Texte fourni:
+++
Je vous renvoie au combat cinématographique, dans « Le Retour du Roi », où Eowyn et Merry, armés d’épées courtes, combattent le Roi Sorcier, équipé d’un gigantesque fléau d’arme. Il peut à peine le soulever et ses attaques sont espacées, mais il parait évident que si un seul de ses coups atteint sa cible, celle-ci sera écrabouillée.
La capacité à parer
Si l’épée et ses variantes constituent des armes de corps-à-corps si populaires dans la fiction comme dans la réalité, c’est parce qu’elles permettent d’attaquer de différentes manières, d’estoc et de taille, mais aussi qu’elles sont assez efficaces pour parer les coups adverses. Ce n’est pas le cas de toutes les armes. Les armes d’hast, en particulier, celles qui sont constituées d’un manche en bois qui se termine par une partie métallique, sont moins pratiques à utiliser lorsqu’il s’agit de bloquer les attaques de l’adversaire : le manche n’est pas conçu pour dévier les impacts, et pire, il peut être brisé par un choc trop violent.
Lorsque vous concevez votre combat, réfléchissez aux possibilités défensives offertes par le choix d’armes de vos belligérants. Certaines d’entre elles les exposent davantage que d’autres. Bien sûr, il est possible de compenser ce qui peut apparaître comme un désavantage tactique : le combattant dont l’arme n’est pas conçue pour la parade pourra choisir de s’équiper d’un bouclier, il aura aussi la possibilité de revêtir une lourde armure pour encaisser les coups, au prix de sa mobilité, ou alors au contraire il pourra choisir d’éviter tout ce qui alourdit, pour privilégier la mobilité et donc l’esquive.
Au-delà de ces questions d’équipement, une notion importante lorsque l’on met en scène un combat au corps-à-corps, c’est la fatigue. Une bagarre à poings nus réclame déjà une certaine énergie, c’est donc encore plus le cas d’un duel entre des hommes vêtus de lourdes armures et portant d’énormes épées. Même pour des individus en très bonne condition physique, un combat peut être vu comme une gestion rigoureuse de ressources physiques qui prennent un certain temps à se reconstituer : comment vais-je parvenir à terrasser mon adversaire suffisamment vite pour que j’émerge vainqueur avant que l’épuisement ne me mette en danger ?
Un combat peut se terminer sur un simple accord
Dans la mesure du possible, des combattants expérimentés vont privilégier les accrochages courts, efficaces, en tentant d’obtenir des résultats aussi vite que possible, même s’ils doivent pour cela y sacrifier un peu de panache et d’élégance. Dans un univers imaginaire, un adversaire qui ne se fatiguerait pas, comme un mort-vivant, pourrait opter pour une tactique défensive destinée à épuiser son adversaire jusqu’au moment où celui-ci montre des signes de faiblesse.
+++
Enregistrements fournis:
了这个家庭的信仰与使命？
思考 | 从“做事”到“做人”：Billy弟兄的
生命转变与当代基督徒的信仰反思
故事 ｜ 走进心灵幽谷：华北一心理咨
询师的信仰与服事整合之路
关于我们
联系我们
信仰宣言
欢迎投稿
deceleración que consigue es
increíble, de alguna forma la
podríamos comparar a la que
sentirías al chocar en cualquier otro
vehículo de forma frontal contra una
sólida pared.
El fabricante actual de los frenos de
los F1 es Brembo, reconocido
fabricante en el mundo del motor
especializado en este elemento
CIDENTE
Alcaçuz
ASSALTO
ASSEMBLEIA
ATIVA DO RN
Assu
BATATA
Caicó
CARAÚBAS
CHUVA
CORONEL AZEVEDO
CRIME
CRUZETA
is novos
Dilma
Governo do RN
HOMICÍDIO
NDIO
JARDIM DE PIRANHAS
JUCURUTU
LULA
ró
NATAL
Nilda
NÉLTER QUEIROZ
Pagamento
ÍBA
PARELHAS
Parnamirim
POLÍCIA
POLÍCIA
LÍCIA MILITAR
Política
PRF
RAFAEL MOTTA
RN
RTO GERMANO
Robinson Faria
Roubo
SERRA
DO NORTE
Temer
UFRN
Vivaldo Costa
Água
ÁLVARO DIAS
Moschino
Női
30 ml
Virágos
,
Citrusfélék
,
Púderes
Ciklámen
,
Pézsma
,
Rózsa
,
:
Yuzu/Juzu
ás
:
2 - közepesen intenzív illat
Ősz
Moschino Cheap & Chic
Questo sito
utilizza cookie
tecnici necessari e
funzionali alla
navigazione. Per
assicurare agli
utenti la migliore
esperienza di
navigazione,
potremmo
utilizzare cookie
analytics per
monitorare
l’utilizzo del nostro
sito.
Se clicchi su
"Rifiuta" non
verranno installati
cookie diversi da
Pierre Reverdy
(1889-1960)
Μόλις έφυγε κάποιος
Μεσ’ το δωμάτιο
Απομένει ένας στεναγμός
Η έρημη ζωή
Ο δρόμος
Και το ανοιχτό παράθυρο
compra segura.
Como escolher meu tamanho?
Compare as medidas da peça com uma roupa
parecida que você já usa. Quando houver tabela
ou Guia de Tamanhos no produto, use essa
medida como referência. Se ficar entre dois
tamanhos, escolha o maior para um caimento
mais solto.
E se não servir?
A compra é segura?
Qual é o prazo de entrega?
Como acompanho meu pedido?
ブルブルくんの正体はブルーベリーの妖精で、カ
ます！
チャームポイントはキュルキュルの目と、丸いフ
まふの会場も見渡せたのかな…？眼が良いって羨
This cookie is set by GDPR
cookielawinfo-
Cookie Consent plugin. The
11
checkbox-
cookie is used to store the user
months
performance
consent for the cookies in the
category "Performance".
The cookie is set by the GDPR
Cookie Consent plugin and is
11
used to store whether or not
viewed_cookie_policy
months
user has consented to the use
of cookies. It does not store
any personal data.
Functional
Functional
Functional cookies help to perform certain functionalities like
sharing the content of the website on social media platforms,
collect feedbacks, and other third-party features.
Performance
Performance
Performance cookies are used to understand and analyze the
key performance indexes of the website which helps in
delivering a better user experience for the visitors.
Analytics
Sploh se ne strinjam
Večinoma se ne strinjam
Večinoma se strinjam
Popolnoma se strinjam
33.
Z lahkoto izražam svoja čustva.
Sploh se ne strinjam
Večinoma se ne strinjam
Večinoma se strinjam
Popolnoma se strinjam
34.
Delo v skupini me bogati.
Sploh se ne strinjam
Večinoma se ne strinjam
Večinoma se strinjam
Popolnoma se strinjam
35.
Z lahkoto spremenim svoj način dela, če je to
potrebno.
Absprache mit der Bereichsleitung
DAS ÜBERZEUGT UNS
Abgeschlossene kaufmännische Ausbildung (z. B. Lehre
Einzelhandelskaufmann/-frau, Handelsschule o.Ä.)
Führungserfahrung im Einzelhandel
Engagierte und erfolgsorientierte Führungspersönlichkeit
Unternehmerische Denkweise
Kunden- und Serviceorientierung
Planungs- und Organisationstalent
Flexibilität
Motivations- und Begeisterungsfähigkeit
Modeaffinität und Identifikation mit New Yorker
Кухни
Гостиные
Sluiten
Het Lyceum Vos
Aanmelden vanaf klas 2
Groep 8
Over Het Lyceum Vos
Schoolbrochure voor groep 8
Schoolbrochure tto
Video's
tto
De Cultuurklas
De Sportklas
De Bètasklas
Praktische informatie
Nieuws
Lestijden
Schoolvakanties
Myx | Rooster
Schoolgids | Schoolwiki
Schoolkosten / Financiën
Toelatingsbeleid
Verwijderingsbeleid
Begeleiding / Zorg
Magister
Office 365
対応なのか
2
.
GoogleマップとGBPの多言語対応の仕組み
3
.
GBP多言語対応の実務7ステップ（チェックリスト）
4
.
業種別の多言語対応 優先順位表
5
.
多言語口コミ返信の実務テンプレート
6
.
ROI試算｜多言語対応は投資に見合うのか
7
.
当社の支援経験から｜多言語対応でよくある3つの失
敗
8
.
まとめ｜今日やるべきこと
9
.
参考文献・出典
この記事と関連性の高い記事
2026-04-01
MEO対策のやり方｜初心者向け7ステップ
+++
Activité 1: Dans le texte fourni, de quelles armes Eowyn et Merry sont-ils armés lorsqu'ils combattent le Roi Sorcier ?
Activité 2: Modifiez le passage du texte fourni allant de « La capacité à » jusqu'à « choc trop violent. » inclus, en remplaçant « manche » par « hampe ».
Activité 3:
Pour chacune des affirmations suivantes, indiquez par oui ou par non si elle concorde avec le texte fourni, et citez les mots du texte qui permettent de trancher.
(a) Le Roi Sorcier est équipé d'un gigantesque fléau d'arme.
(b) Le manche des armes d'hast est conçu pour dévier les impacts.
(c) Les combattants expérimentés privilégient les accrochages longs.

Réponse rédigée 1: Ils sont armés d'épées courtes.

Réponse rédigée 2:
La capacité à parer
Si l’épée et ses variantes constituent des armes de corps-à-corps si populaires dans la fiction comme dans la réalité, c’est parce qu’elles permettent d’attaquer de différentes manières, d’estoc et de taille, mais aussi qu’elles sont assez efficaces pour parer les coups adverses. Ce n’est pas le cas de toutes les armes. Les armes d’hast, en particulier, celles qui sont constituées d’un hampe en bois qui se termine par une partie métallique, sont moins pratiques à utiliser lorsqu’il s’agit de bloquer les attaques de l’adversaire : le hampe n’est pas conçu pour dévier les impacts, et pire, il peut être brisé par un choc trop violent.

Réponse rédigée 3:
(a) Oui : « le Roi Sorcier, équipé d’un gigantesque fléau d’arme ».
(b) Non : « le manche n’est pas conçu pour dévier les impacts ».
(c) Non : « des combattants expérimentés vont privilégier les accrochages courts, efficaces ».